Childhood brain tumor survivor dreams of curing cancer
October 24, 2016
Medically Reviewed | Last reviewed by an MD Anderson Cancer Center medical professional on October 24, 2016
San Antonio resident Tony Castro was only seven years old when he started showing the first signs of a childhood brain tumor.
He began feeling nauseated in Nov. 2013, and even vomited occasionally. But because it was cold and flu season, the thought of cancer never entered his mother’s mind.
“Unfortunately, I didn’t recognize it, and I took it really hard,” Lilliana Castro says. “I’m an ICU nurse, and I just beat myself up because I didn’t pick up on it. But he didn’t have any neurological symptoms.”
An ependymoma diagnosis
Lilliana took her son to a pediatrician, who diagnosed him with a viral infection. He was told to get rest and drink plenty of fluids. But he didn’t get better.
Over the next several months, Tony became tired frequently and he slept a lot more than usual. He was also much less physically active, which was strange for a boy normally so passionate about mixed martial arts. In May 2014, Tony began suffering from headaches, too, so his mother took him back to the doctor. A brain scan finally revealed the cause: a childhood brain tumor, or more specifically, stage III anaplastic ependymoma.

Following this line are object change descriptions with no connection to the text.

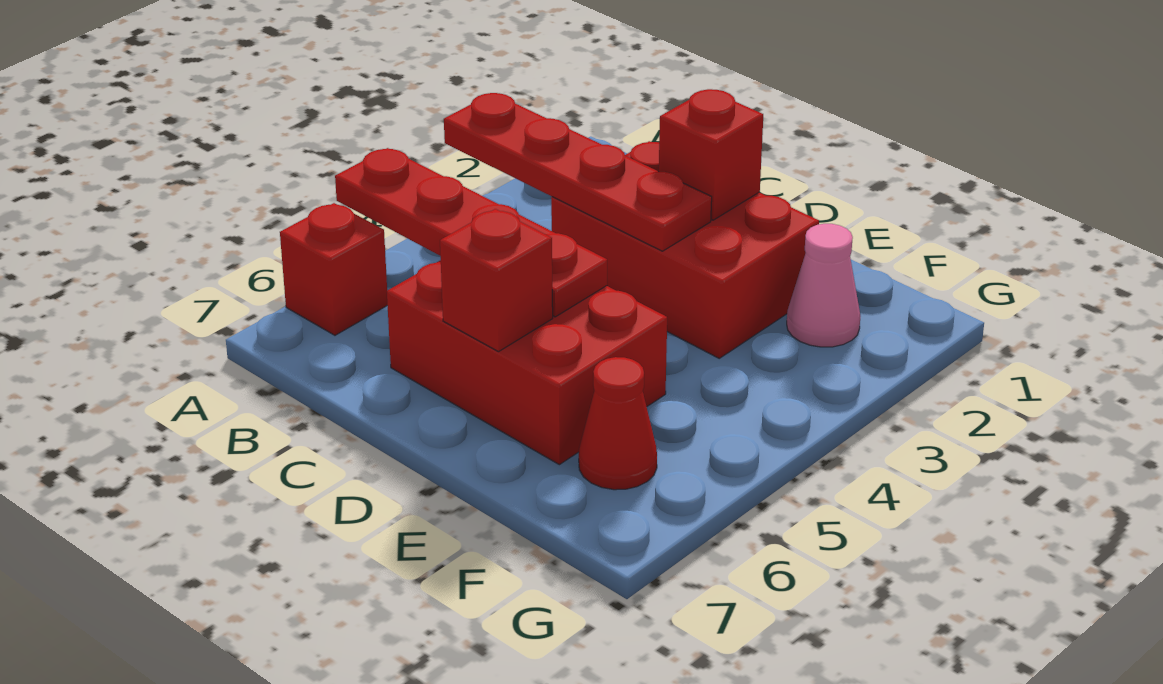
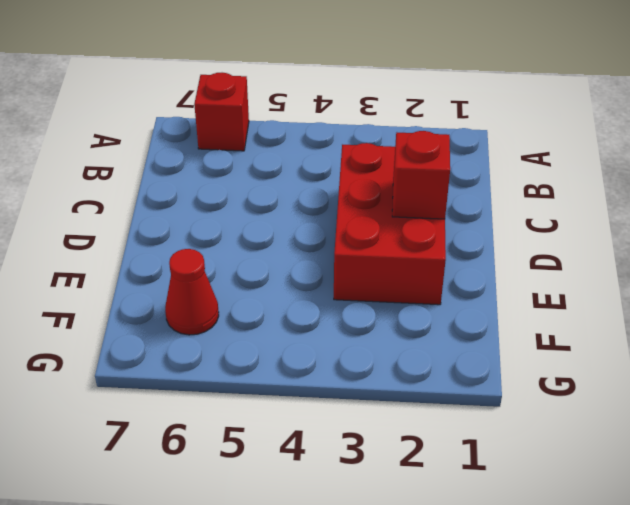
none -> red brick C5:E6 level 1
none -> pink cone F2 level 1

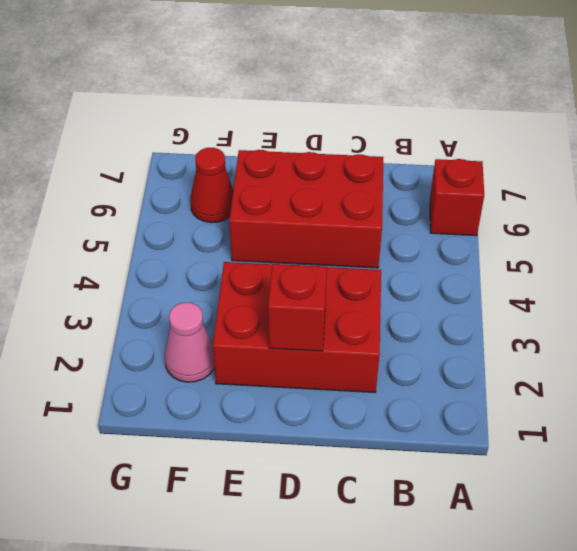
none -> red plate A3:D3 level 2
none -> red plate A5:D5 level 2

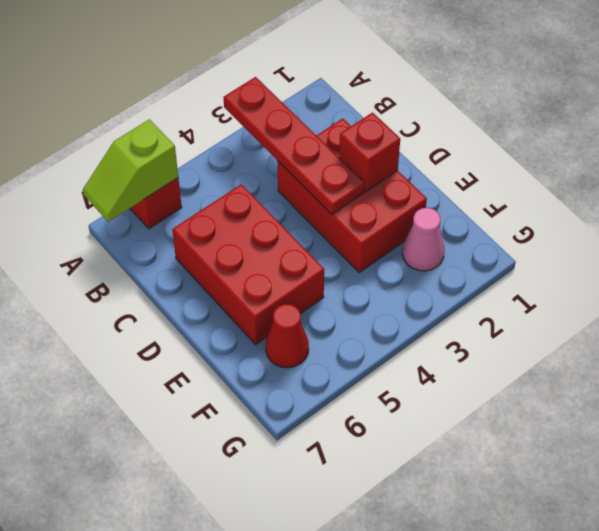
lime slope A6:A7 level 2 top 6 -> none
none -> red plate A5:D5 level 2
none -> red brick D6 level 2

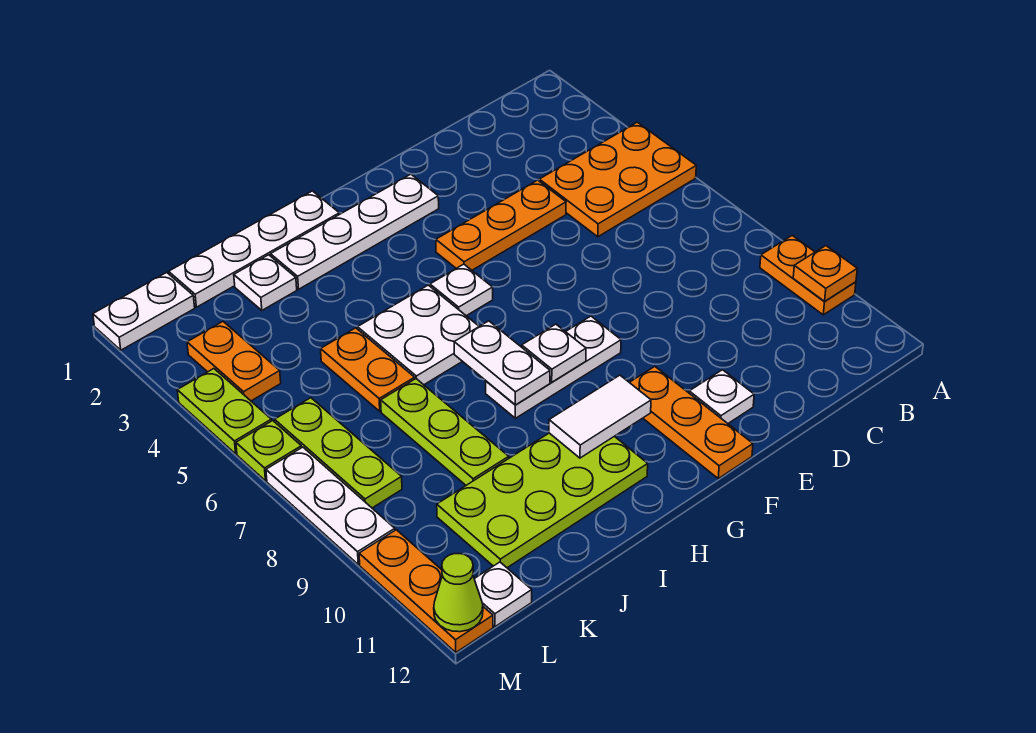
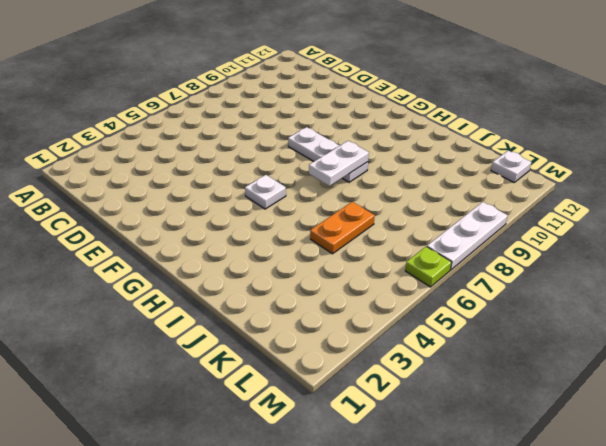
none -> orange plate A4:C5 level 1
none -> orange plate A9:A10 level 1
none -> orange plate D4:F4 level 1

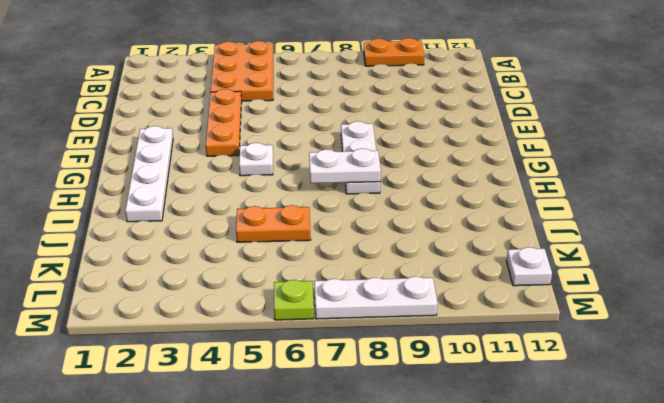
none -> white plate E11 level 1
none -> orange plate F10:F12 level 1
none -> white plate H1:K1 level 1

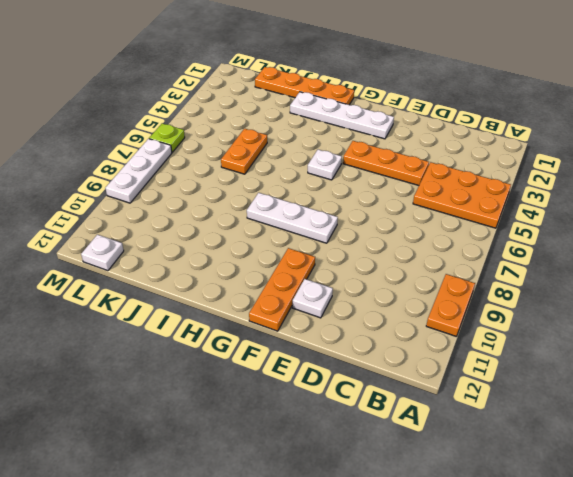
orange plate H1:K1 level 1 -> white plate H1:K1 level 1
none -> white plate H5:I6 level 1
none -> lime plate H10:K11 level 1
none -> white plate J2 level 1

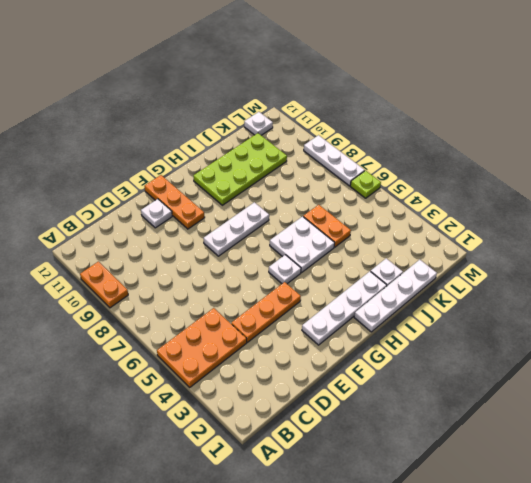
none -> lime plate J7:J9 level 1
none -> white plate L1:M1 level 1
none -> orange plate L3:L4 level 1

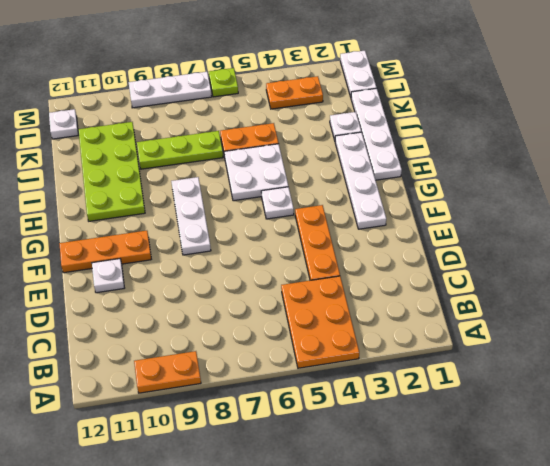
none -> lime plate L6:L8 level 1
none -> lime plate M4:M5 level 1
none -> orange plate M10:M12 level 1

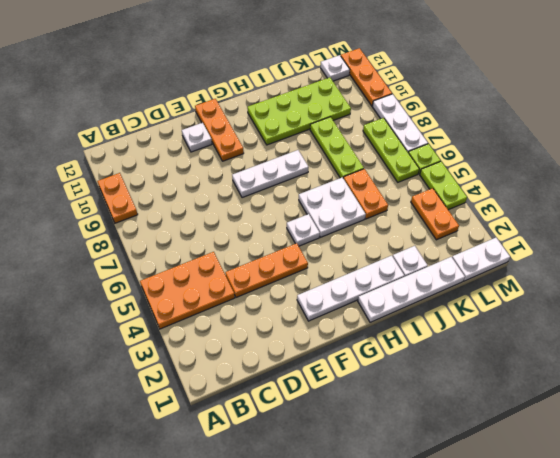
none -> orange plate A10 level 2
none -> white plate G8 level 2
none -> white tile G10:H10 level 2

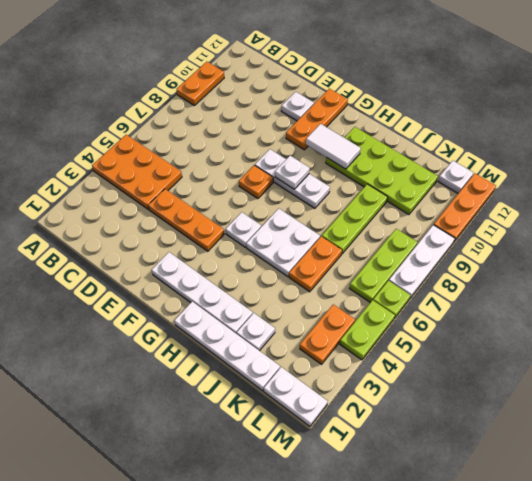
orange plate F7 level 1 -> orange plate A10 level 2
none -> white plate H7:H8 level 2
none -> lime cone M12 level 2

“I didn’t eat, and I didn’t sleep,” Lilliana says of the days following her son’s diagnosis. “I was crying all night and all day. I kept asking myself, ‘Why?’ I was put here to help people, to get them better, and here is my child with a prognosis that I know as a nurse is really, really bad. All I kept thinking about was death.”
The road to MD Anderson and healing
Tony had surgery to remove the 1.5 x 1.25-inch tumor at a local San Antonio hospital, but Lilliana decided to bring him to MD Anderson for his radiation treatments.
“Many people had told me about it, and I did a lot of research,” Lilliana says. “Our oncologist was highly recommended, so I decided to travel here.”
Once here, she met with Anita Mahajan, M.D., who prescribed a six-week course of proton therapy treatment for Tony at MD Anderson Proton Therapy Center. Tony started his proton therapy just a few days after that initial June 2014 appointment and finished six weeks later.
“We had a wonderful experience and a wonderful result,” Lilliana says. “They made Tony feel so at home here that he never saw himself as a sick child. That was really important to me. He was going to the zoo and to museums. They provided so much stuff to keep Tony entertained that he honestly thought he was on vacation.”
Back to being a kid after a childhood brain tumor
Today, Tony is an active 10-year-old who shows no evidence of disease. The former honor roll student is back to making As and Bs in school, and he did extremely well on the state’s last annual assessment.
“He’s back to his normal self,” Lilliana says. “And he’s starting to play sports again.”
Tony is also starting to think about the future — and a possible career in cancer medicine.
“I want to be the head of cancer research,” he says, “because I want to find a cure.”
I want to be the head of cancer research because I want to find a cure.